La diversité de la grille horaire des émissions présentées au petit écran risque d'être menacée avec l'entrée en vigueur du Fonds des médias, s'inquiète le vice-président principal de Radio-Canada, Sylvain Lafrance. Selon lui, ce système de financement pourrait même remettre en question le mandat de la SRC.

La mise en place l'an prochain de ce nouveau programme, né de la fusion du Fonds canadien de télévision et de celui des nouveaux médias, ne fait pas l'unanimité auprès des télédiffuseurs. Du côté de Radio-Canada et de Télé-Québec, on craint que les règles d'attribution de ce fonds - destiné notamment au financement des émissions - favorisent les émissions qui obtiennent de grosses cotes d'écoute.

 

«Est-ce qu'on produit Tout sur moi ou est-ce qu'on produit une émission qui fait 1,5 million (de cotes d'écoute)? a demandé Sylvain Lafrance, lors d'un point de presse hier, qui se tenait à l'issue d'un déjeuner organisé par l'Académie canadienne du cinéma et de la télévision où il a prononcé un discours.

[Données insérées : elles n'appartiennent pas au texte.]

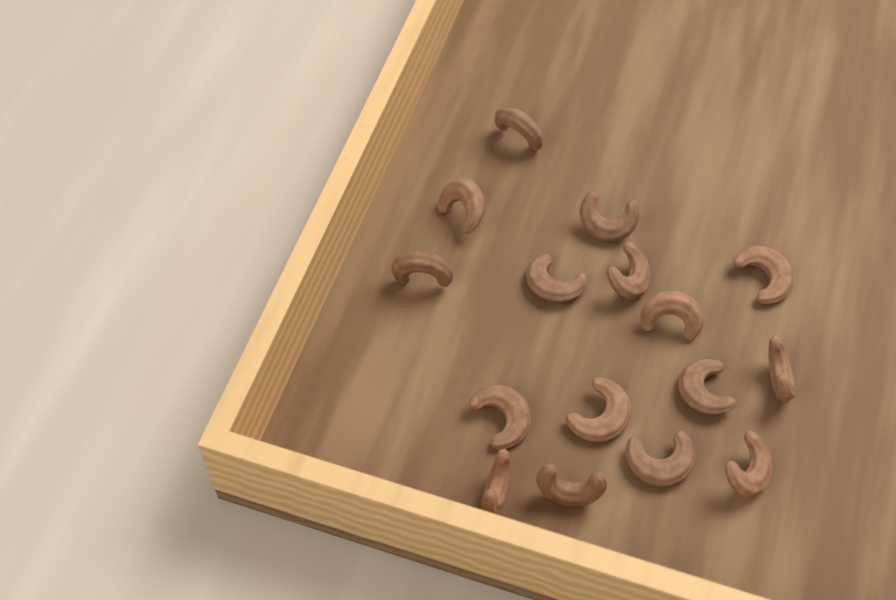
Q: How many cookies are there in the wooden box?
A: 16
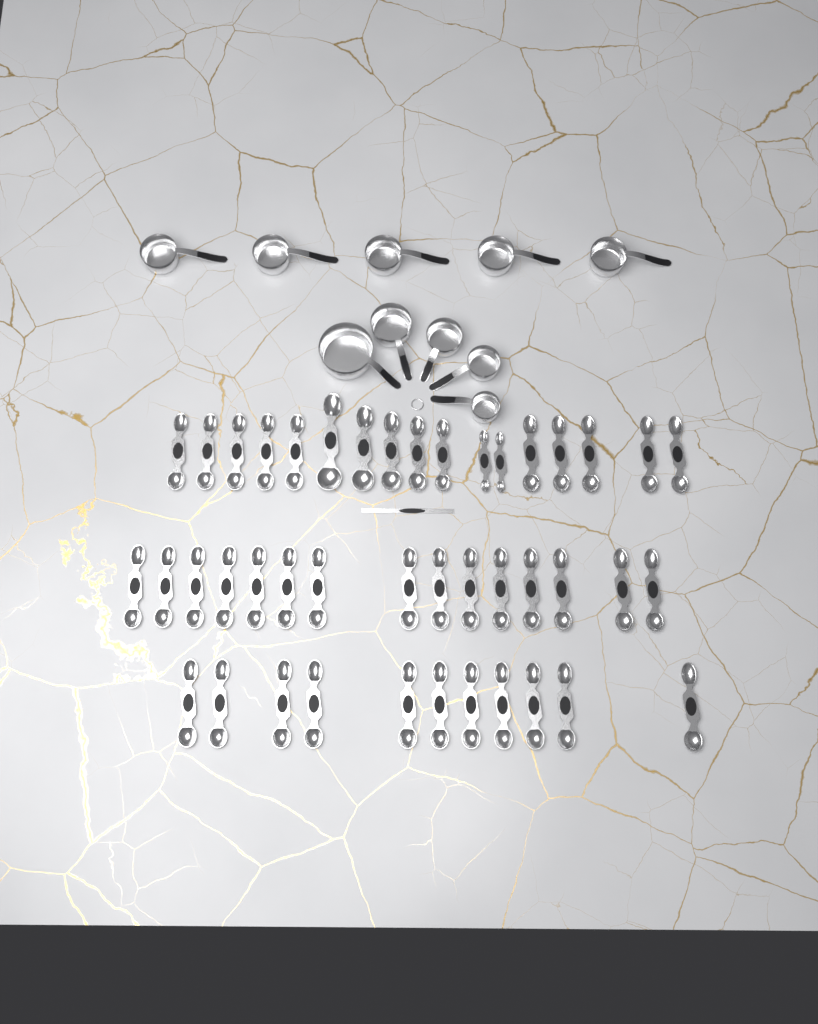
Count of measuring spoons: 43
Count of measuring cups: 10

On a beaucoup dit qu'il fallait créer des émissions à succès. Les mots me font un peu peur, laisse-t-il tomber. Si on essayait tous de créer l'émission la plus populaire, on finirait tous par créer la même émission.»

Et si l'offre télévisuelle présente moins de diversité, les téléspectateurs pourraient bien décider de bouder le petit écran québécois au profit des chaînes étrangères, souligne le grand patron de la SRC. «On dit souvent que les Québécois sont attachés à leur télévision, c'est vrai. Mais si on ne crée pas de la diversité, ils ne le seront pas dans 10 ans.»

«Je crains un glissement du mandat de Radio-Canada, ajoute-t-il du même souffle. On ne peut pas d'une main nous demander de faire du distinctif et de l'autre main nous financer sur le populaire. C'est un paradoxe énorme.»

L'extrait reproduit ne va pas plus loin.